JSON Line File Extractor

Extracts structured data from a JSON Lines (.jsonl) file and transforms it into rows for ETL processing. Supports bulk processing and integration with pipeline configurations.

Configuration

Name

Type

Description

filename

Attribute

Path to the JSON Lines file to be processed

bulkSize

Attribute

Number of rows extracted at once (default: 200)

Example

Input data

Example JSON Lines file:

{"id": 1, "name": "Product A", "price": 10.99}
{"id": 2, "name": "Product B", "price": 15.49}
{"id": 3, "name": "Product B", "price": 8.99}
{"id": 4, "name": "Product B", "price": 12.75}

Pipeline configuration

<json-line-file-extractor filename="data/import/common/products.jsonl" bulkSize="200" />

Output data

id

name

price

1

Product A

10.99

2

Product B

15.49

3

Product C

8.99

4

Product D

12.75

Error Handling

Error

Description

File Not Found

Throws an exception: “Can’t load file ‘<filename>’”

Invalid JSON Format

Throws an exception when a line contains invalid JSON.

Bulk Processing Issue

Ensures correct batch sizes based on bulkSize.
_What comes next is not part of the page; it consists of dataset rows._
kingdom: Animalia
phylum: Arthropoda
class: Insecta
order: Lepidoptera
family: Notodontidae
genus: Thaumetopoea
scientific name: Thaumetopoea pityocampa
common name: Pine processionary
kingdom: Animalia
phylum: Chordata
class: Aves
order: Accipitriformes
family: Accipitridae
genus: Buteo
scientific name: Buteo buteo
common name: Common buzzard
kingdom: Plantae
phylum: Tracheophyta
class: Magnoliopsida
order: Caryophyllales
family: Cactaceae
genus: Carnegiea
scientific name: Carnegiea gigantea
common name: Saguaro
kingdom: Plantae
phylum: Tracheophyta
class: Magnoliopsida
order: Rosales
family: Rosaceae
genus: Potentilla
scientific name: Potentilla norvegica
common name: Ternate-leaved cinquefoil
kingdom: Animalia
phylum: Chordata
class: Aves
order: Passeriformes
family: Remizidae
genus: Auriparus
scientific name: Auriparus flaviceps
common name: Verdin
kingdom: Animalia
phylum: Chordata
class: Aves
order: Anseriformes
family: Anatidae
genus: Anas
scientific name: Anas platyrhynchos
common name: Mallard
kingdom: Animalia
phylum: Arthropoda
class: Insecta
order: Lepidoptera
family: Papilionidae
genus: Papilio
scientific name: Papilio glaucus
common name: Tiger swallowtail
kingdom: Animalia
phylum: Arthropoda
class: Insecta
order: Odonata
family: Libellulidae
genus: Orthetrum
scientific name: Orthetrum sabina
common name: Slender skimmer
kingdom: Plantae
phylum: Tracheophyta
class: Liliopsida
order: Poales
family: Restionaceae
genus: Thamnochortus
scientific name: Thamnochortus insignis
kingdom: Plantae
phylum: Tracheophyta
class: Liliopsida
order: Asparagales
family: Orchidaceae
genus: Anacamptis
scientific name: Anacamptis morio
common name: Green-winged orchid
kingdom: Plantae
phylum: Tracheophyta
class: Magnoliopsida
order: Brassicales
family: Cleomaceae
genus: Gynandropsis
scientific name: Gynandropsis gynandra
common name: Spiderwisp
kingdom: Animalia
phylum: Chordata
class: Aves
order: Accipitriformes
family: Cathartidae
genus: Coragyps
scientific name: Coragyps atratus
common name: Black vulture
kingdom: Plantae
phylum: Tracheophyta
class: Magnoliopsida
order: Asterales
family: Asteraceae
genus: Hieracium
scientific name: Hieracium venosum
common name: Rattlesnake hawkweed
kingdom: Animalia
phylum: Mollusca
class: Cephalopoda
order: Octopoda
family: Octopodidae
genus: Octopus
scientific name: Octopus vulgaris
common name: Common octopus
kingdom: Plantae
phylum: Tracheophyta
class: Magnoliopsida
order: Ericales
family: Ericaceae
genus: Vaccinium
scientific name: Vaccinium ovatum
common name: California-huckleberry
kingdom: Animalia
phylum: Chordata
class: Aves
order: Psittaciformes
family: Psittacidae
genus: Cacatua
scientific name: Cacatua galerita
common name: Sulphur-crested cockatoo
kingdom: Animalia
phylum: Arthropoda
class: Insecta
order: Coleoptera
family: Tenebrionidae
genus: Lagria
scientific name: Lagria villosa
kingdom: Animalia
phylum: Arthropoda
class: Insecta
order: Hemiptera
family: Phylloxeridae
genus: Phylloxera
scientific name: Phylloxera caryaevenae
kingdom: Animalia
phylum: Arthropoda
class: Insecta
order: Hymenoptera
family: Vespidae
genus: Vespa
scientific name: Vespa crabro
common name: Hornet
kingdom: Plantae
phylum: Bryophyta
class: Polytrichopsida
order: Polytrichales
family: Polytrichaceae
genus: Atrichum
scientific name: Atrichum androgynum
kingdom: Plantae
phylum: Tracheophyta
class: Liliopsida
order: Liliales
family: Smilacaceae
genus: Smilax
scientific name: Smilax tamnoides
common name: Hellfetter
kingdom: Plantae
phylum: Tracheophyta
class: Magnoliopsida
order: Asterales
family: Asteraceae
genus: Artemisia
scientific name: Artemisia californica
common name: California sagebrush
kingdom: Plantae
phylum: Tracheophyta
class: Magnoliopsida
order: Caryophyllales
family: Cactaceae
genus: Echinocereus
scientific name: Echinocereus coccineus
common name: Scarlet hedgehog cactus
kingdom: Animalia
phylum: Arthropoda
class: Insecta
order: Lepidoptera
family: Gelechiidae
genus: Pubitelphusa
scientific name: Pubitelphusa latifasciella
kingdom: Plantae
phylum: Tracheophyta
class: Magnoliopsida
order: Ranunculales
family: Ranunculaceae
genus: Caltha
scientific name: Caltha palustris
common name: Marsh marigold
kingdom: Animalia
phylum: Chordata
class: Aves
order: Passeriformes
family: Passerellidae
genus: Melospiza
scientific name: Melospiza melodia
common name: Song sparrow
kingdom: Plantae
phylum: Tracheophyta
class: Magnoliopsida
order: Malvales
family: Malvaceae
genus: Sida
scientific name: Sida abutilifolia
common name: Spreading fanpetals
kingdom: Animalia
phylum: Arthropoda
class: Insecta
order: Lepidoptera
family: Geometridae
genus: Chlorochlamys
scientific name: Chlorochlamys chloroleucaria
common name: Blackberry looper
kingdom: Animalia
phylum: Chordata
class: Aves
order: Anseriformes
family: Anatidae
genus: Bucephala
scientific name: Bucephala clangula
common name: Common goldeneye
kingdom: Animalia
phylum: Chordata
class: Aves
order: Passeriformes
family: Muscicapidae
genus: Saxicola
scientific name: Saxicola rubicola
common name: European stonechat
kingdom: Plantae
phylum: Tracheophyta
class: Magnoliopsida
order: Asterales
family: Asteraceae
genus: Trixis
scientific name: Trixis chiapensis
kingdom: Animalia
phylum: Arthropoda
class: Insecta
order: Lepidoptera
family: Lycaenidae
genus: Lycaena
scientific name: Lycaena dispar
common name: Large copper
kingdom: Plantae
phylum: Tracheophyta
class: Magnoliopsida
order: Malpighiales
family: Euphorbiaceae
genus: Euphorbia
Performance Considerations

Consideration

Description

Use an appropriate `bulkSize`

Small sizes improve memory efficiency but increase processing time.

Ensure JSON Lines format

Each line must be a valid JSON object.

Stream Processing

Efficiently processes large .jsonl files without loading everything into memory.

Key Features

Feature

Description

Supports Bulk Extraction

Processes data in chunks.

Handles JSON Validation

Prevents errors due to invalid input.

Optimized for Large JSON Files

Uses line-by-line processing to reduce memory usage.

Pipeline Integration

Compatible with pipeline configurations and console commands.